A agilidade permite, inclusive, um recebimento mais rápido dos recursos pela Prefeitura, do que nos casos de ações judiciais. "A ação judicial de execução fiscal é uma ação lenta, que demora muitos anos e o Judiciário já está abarrotado de processos", constata o Conselheiro do TCE-CE, Edilberto Pontes. O Tribunal foi responsável por ratificar que, em casos de protesto em cartório, os municípios não poderiam entrar na Justiça.

Desjudicialização

O presidente do TJCE, desembargador Washington Araújo, é um dos responsáveis pela mobilização para aumentar o número de prefeituras utilizando os cartórios de protesto. "Há uma eficácia maior no recebimento nos cofres públicos municipais e desafoga o Judiciário", diz. Como exemplo, ele cita o caso de Beberibe, no litoral leste do Ceará.

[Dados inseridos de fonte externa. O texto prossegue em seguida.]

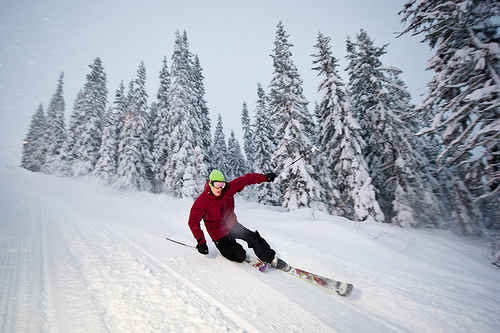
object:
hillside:
[0, 163, 500, 329]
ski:
[262, 258, 367, 296]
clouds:
[61, 24, 133, 55]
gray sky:
[5, 3, 93, 42]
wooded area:
[22, 0, 498, 237]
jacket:
[187, 172, 267, 244]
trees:
[312, 25, 382, 217]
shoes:
[257, 257, 288, 269]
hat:
[209, 170, 227, 188]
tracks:
[4, 167, 247, 333]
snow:
[0, 163, 499, 333]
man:
[186, 169, 285, 270]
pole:
[268, 149, 316, 180]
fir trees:
[252, 19, 327, 211]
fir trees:
[153, 26, 210, 202]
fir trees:
[64, 44, 109, 184]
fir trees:
[342, 25, 448, 230]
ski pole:
[163, 233, 202, 255]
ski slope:
[2, 174, 425, 317]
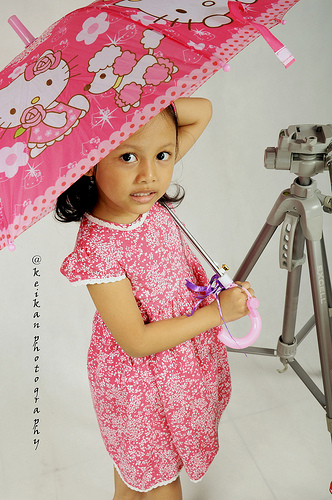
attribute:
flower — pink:
[124, 414, 145, 436]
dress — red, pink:
[61, 214, 231, 492]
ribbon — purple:
[185, 273, 223, 317]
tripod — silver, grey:
[266, 124, 331, 498]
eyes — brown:
[120, 152, 139, 164]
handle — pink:
[219, 291, 263, 351]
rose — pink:
[19, 104, 47, 129]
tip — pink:
[6, 13, 34, 47]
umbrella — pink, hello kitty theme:
[2, 1, 297, 98]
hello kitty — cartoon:
[0, 50, 89, 155]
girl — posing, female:
[61, 96, 255, 499]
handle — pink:
[220, 284, 263, 349]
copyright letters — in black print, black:
[31, 255, 44, 452]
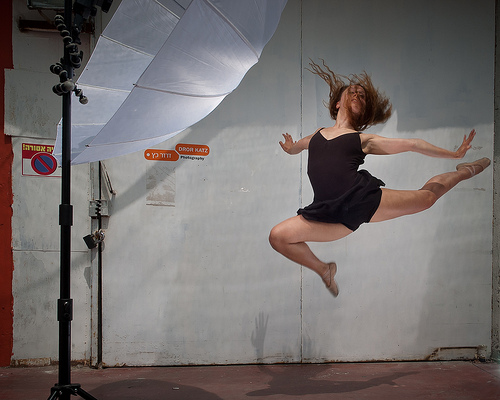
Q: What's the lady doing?
A: Jumping.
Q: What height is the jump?
A: 2.5 feet.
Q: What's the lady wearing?
A: Black dress.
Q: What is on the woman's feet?
A: Ballet slippers.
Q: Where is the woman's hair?
A: In the air.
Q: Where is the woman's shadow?
A: On the ground.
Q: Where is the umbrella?
A: Attached to the pole.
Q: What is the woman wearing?
A: A black dress.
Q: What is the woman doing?
A: Leaping.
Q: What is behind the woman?
A: White wall.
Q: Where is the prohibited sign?
A: On the wall behind the light pole.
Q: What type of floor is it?
A: Cement.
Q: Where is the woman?
A: In the air.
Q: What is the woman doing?
A: Jumping.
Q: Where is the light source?
A: On the pole.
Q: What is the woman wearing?
A: Black dress.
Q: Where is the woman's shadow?
A: On the ground.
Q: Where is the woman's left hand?
A: Near her left foot.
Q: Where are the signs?
A: On the wall.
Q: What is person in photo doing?
A: Jumping.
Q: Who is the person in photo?
A: Woman.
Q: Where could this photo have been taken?
A: Photography studio.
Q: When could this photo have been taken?
A: Morning.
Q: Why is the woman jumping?
A: Dancing.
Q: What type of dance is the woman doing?
A: Ballet.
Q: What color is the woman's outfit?
A: Black.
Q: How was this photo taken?
A: Camera.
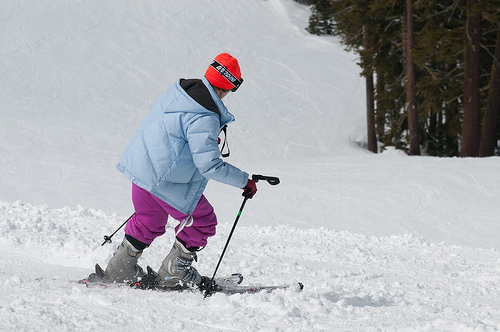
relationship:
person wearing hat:
[35, 52, 305, 294] [204, 50, 244, 90]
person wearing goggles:
[35, 52, 305, 294] [229, 73, 246, 94]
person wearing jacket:
[35, 52, 305, 294] [119, 74, 259, 217]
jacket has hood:
[119, 76, 247, 221] [157, 76, 216, 117]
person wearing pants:
[35, 52, 305, 294] [122, 179, 218, 253]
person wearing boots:
[35, 52, 305, 294] [104, 237, 209, 291]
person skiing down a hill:
[138, 45, 252, 277] [4, 206, 498, 330]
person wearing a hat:
[138, 45, 252, 277] [203, 54, 244, 92]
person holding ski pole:
[138, 45, 252, 277] [200, 174, 282, 299]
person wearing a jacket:
[138, 45, 252, 277] [119, 76, 247, 221]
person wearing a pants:
[138, 45, 252, 277] [122, 179, 218, 253]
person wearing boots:
[138, 45, 252, 277] [100, 234, 207, 288]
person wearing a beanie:
[138, 45, 252, 277] [203, 50, 242, 91]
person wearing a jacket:
[138, 45, 252, 277] [141, 105, 252, 183]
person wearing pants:
[138, 45, 252, 277] [96, 196, 220, 275]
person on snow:
[138, 45, 252, 277] [339, 194, 376, 229]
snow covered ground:
[3, 5, 498, 331] [347, 236, 489, 314]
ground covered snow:
[318, 230, 390, 265] [3, 5, 498, 331]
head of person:
[203, 49, 246, 92] [128, 41, 293, 231]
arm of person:
[182, 121, 261, 185] [143, 46, 361, 262]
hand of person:
[239, 178, 260, 201] [118, 40, 291, 328]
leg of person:
[113, 189, 156, 286] [75, 62, 300, 288]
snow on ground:
[3, 5, 498, 331] [375, 200, 447, 308]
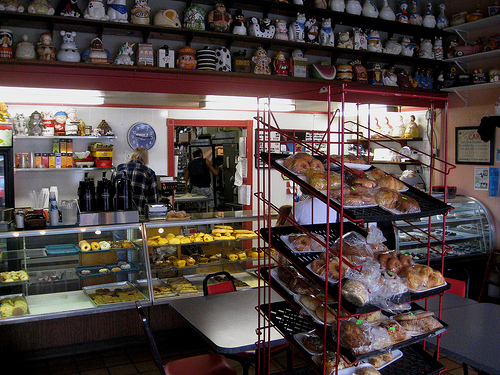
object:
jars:
[422, 3, 437, 28]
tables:
[415, 289, 497, 369]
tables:
[166, 286, 288, 356]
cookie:
[168, 237, 180, 245]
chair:
[138, 314, 239, 375]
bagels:
[302, 167, 344, 189]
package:
[0, 29, 15, 61]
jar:
[115, 43, 135, 65]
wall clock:
[126, 120, 157, 153]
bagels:
[277, 149, 332, 174]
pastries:
[396, 195, 419, 214]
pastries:
[374, 187, 394, 209]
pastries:
[379, 174, 403, 191]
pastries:
[356, 191, 374, 205]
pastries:
[336, 193, 363, 208]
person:
[109, 147, 161, 282]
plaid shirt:
[109, 159, 160, 216]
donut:
[329, 257, 348, 278]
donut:
[312, 260, 327, 274]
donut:
[313, 158, 323, 170]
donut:
[294, 159, 310, 172]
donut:
[297, 235, 312, 252]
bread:
[407, 267, 446, 293]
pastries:
[414, 315, 442, 331]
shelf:
[0, 214, 279, 327]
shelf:
[0, 0, 465, 108]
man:
[182, 146, 220, 212]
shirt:
[185, 158, 213, 188]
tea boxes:
[16, 140, 74, 169]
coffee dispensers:
[77, 166, 132, 213]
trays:
[258, 221, 403, 317]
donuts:
[290, 227, 313, 252]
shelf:
[253, 84, 471, 374]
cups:
[48, 191, 61, 228]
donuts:
[212, 223, 234, 238]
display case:
[0, 193, 499, 329]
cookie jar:
[311, 62, 337, 80]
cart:
[265, 131, 434, 375]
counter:
[0, 195, 498, 326]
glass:
[37, 237, 67, 271]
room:
[175, 125, 243, 210]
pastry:
[78, 240, 91, 254]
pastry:
[167, 236, 182, 244]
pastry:
[226, 252, 239, 263]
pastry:
[89, 240, 101, 250]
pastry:
[98, 240, 110, 251]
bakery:
[0, 0, 500, 375]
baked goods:
[276, 146, 447, 374]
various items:
[2, 3, 402, 82]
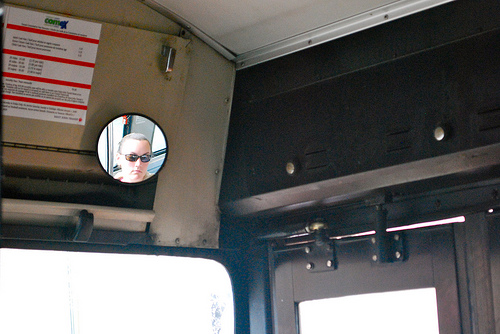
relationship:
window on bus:
[26, 252, 158, 324] [0, 7, 499, 334]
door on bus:
[270, 215, 487, 334] [0, 7, 499, 334]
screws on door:
[423, 116, 469, 146] [270, 215, 487, 334]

Segundo Araújo, o Município tem mais de 4.900 ações de execução fiscal em tramitação, o que representa 50% do acervo de processos de Beberibe. "O Judiciário, em vez de trabalhar nos processos que significam a pacificação social, resolver os problemas dos munícipes, atua como cobrador dos impostos municipais", afirma.

Outro problema para gestores em relação às ações judiciais são os gastos diante de baixos valores das dívidas cobradas. "Muitas vezes, nós temos que executar uma dívida ativa de R$ 500 e esse processo entra na Justiça e, talvez, se gaste R$ 2 mil ou R$ 3 mil só na burocracia", aponta Elmo Aguiar, prefeito de Cariré.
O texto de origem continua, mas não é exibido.